The DMA controller will note that the DRQ2 signal is asserted. The DMA controller will then make sure that DMA channel 2 has been programmed by CPU and is enabled. The DMA controller also makes sure that none of the other DMA channels are active or want to be active and have a higher priority. Once these checks are complete, the DMA asks the CPU to release the bus so that the DMA may use the bus. The DMA requests the bus by asserting the HRQ signal which goes to the CPU.

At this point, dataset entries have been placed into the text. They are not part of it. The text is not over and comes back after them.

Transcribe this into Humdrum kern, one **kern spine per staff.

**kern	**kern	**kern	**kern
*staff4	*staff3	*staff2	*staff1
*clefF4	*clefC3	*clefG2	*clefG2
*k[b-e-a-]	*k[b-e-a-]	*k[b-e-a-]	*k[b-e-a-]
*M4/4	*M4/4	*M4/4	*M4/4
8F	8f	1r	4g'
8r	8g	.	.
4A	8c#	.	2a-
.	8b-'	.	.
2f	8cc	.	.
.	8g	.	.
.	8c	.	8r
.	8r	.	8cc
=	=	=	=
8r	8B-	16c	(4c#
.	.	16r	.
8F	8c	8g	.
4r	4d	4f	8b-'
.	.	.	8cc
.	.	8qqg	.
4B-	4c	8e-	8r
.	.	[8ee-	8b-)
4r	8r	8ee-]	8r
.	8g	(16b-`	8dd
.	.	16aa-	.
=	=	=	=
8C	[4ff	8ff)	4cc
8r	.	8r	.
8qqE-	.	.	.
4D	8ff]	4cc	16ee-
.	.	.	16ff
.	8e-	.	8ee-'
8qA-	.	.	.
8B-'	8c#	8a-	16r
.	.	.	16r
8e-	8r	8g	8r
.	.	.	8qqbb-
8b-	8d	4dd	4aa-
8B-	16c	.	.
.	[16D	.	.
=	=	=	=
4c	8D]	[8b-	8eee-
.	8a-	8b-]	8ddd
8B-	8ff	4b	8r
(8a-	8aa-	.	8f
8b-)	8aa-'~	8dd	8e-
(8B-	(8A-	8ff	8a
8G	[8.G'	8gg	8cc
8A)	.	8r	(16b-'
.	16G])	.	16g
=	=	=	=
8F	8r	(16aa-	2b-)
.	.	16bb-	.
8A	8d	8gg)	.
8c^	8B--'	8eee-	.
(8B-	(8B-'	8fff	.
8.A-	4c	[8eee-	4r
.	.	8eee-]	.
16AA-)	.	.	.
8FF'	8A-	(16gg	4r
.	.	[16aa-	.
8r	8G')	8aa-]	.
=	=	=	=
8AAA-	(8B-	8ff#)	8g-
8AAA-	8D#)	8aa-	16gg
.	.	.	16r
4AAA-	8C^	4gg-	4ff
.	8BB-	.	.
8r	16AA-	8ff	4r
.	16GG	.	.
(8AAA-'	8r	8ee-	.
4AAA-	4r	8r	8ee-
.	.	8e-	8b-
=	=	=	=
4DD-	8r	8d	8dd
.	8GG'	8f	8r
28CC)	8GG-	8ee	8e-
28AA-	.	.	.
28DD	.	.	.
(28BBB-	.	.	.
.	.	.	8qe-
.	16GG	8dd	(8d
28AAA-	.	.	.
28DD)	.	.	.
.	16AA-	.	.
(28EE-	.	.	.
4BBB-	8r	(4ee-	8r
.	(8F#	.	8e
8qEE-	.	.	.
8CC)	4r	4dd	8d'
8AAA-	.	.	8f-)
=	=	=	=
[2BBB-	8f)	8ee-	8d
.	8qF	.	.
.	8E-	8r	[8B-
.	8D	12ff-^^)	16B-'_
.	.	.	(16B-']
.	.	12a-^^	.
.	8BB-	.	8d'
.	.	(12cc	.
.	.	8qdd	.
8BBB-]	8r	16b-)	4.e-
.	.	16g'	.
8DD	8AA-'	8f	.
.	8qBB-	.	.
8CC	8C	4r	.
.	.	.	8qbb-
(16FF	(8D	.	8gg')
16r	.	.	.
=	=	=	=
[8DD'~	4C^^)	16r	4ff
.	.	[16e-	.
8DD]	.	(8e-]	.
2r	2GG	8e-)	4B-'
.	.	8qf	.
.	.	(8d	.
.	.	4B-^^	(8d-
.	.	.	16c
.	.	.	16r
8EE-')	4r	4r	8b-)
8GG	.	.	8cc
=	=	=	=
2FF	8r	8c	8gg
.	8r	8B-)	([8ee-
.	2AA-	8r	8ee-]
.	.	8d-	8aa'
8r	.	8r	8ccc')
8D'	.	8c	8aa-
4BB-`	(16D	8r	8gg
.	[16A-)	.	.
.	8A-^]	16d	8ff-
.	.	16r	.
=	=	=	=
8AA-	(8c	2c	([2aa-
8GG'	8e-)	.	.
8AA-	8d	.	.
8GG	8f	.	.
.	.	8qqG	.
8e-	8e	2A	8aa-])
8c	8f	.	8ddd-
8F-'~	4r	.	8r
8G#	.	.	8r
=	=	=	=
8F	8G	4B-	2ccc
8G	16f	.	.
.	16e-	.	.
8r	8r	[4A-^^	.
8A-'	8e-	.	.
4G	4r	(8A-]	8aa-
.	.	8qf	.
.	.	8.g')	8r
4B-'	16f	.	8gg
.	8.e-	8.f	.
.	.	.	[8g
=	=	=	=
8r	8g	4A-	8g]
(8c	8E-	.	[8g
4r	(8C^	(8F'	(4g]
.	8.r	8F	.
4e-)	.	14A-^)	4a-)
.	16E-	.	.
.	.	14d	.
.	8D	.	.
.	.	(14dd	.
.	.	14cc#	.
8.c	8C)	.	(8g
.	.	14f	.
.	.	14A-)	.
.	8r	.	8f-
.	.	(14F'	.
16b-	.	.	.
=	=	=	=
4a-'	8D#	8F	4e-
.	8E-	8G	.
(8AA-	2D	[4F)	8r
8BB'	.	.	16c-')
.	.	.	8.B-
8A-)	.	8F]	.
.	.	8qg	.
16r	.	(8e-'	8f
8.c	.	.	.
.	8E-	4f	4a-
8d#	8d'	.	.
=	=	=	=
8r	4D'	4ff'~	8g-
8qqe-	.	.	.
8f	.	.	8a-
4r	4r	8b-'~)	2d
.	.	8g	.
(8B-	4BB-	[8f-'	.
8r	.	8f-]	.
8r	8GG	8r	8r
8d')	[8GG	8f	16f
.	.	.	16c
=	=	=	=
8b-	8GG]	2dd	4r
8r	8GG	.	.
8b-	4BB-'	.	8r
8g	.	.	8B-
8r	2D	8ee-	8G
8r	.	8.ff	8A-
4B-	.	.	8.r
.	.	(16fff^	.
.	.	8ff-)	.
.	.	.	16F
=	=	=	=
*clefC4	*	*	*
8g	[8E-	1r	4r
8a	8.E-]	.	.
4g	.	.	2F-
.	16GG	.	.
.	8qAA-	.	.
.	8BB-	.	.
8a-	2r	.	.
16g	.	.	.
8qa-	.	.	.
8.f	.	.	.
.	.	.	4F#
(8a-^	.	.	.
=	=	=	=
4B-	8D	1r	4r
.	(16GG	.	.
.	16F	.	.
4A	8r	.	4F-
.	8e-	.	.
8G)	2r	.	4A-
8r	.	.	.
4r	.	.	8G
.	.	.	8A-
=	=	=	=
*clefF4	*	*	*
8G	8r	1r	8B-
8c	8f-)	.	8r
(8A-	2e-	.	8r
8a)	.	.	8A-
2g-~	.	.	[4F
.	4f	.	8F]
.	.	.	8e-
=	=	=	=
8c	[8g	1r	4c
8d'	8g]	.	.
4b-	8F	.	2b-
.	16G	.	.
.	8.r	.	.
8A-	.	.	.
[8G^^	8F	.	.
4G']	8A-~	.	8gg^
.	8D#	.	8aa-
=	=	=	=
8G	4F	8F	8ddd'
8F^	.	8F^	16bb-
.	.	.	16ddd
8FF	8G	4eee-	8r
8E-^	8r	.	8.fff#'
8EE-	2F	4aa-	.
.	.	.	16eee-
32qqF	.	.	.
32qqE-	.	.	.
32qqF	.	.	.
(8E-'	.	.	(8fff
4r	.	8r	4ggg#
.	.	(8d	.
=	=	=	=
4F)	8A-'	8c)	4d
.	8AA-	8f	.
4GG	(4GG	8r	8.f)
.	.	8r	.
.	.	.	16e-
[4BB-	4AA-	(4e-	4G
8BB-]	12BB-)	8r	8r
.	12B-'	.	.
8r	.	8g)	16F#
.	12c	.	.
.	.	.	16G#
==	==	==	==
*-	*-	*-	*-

The CPU detects the HRQ signal, and will complete executing the current instruction. Once the processor has reached a state where it can release the bus, it will. Now all of the signals normally generated by the CPU (-MEMR, -MEMW, -IOR, -IOW and a few others) are placed in a tri-stated condition (to allow DMA controller manage them) and then the CPU asserts the HLDA signal which tells the DMA controller that it is now in charge of the bus. -MEMR, -MEMW, -IOR, -IOW are the signals that are used for memory read, memory write, IO read, and IO write, respectively.

Depending on the processor, the CPU may be able to execute a few additional instructions now that it no longer has the bus, but the CPU will eventually have to wait when it reaches an instruction that must read something from memory that is not in the internal processor or pipeline.

Now that the DMA ``is in charge'', the DMA activates its -MEMR, -MEMW, -IOR, -IOW output signals(-IOR, -MEMW in this case to copy data from disk to memory), and the address outputs from the DMA are set to 0x3456, which will be used to direct the byte that is about to transferred by HDC to a specific memory location.

The DMA will then let the device that requested the DMA transfer know that the transfer is commencing. This is done by asserting the -DACK signal, or in the case of the controller, -DACK2 is asserted.

The floppy disk controller is now responsible for placing the byte to be transferred on the bus Data lines. The DMA will wait one DMA clock, and then de-assert the -MEMW and -IOR signals so that the memory will latch and store the byte that was on the bus, and the HDC will know that the byte has been transferred.

Since the DMA cycle only transfers a single byte at a time, the HDC now drops the DRQ2 signal, so the DMA knows that it is no longer needed. The DMA will de-assert the -DACK2 signal, so that the FDC knows it must stop placing data on the bus. The DMA will now check to see if any of the other DMA channels have any work to do. If none of the channels have their DRQ lines asserted, the DMA controller has completed its work and will now tri-state the -MEMR, -MEMW, -IOR, -IOW and address signals.

Finally, the DMA will de-assert the HRQ signal. The CPU sees this, and de-asserts the HOLDA signal. Now the CPU activates its -MEMR, -MEMW, -IOR, -IOW and address lines, and it resumes executing instructions and accessing main memory and the peripherals.

For a typical HDD, the above process may be repeated several times, once for each byte. Each time a byte is transferred, the address register in the DMA is incremented and the counter in the DMA that shows how many bytes are to be transferred is decremented.

When the counter reaches zero, the DMA asserts the EOP signal, which indicates that the counter has reached zero and no more data will be transferred until the DMA controller is reprogrammed by the CPU. This event is also called the Terminal Count (TC).

If a wants to generate an interrupt when the transfer of a buffer is complete, it can assert one of the interrupt signals to get the processors' attention. In the PC architecture, the DMA chip itself is not capable of generating an interrupt. The peripheral and its associated hardware is responsible for generating any interrupt that occurs.

It is important to understand that although the CPU always releases the bus to the DMA when the DMA makes the request, this action is invisible to both applications and the operating systems, except for slight changes in the amount of time the processor takes to execute instructions when the DMA is active. Subsequently, the processor must poll the peripheral, poll the registers in the DMA chip, or receive an interrupt from the peripheral to know for certain when a DMA transfer has completed.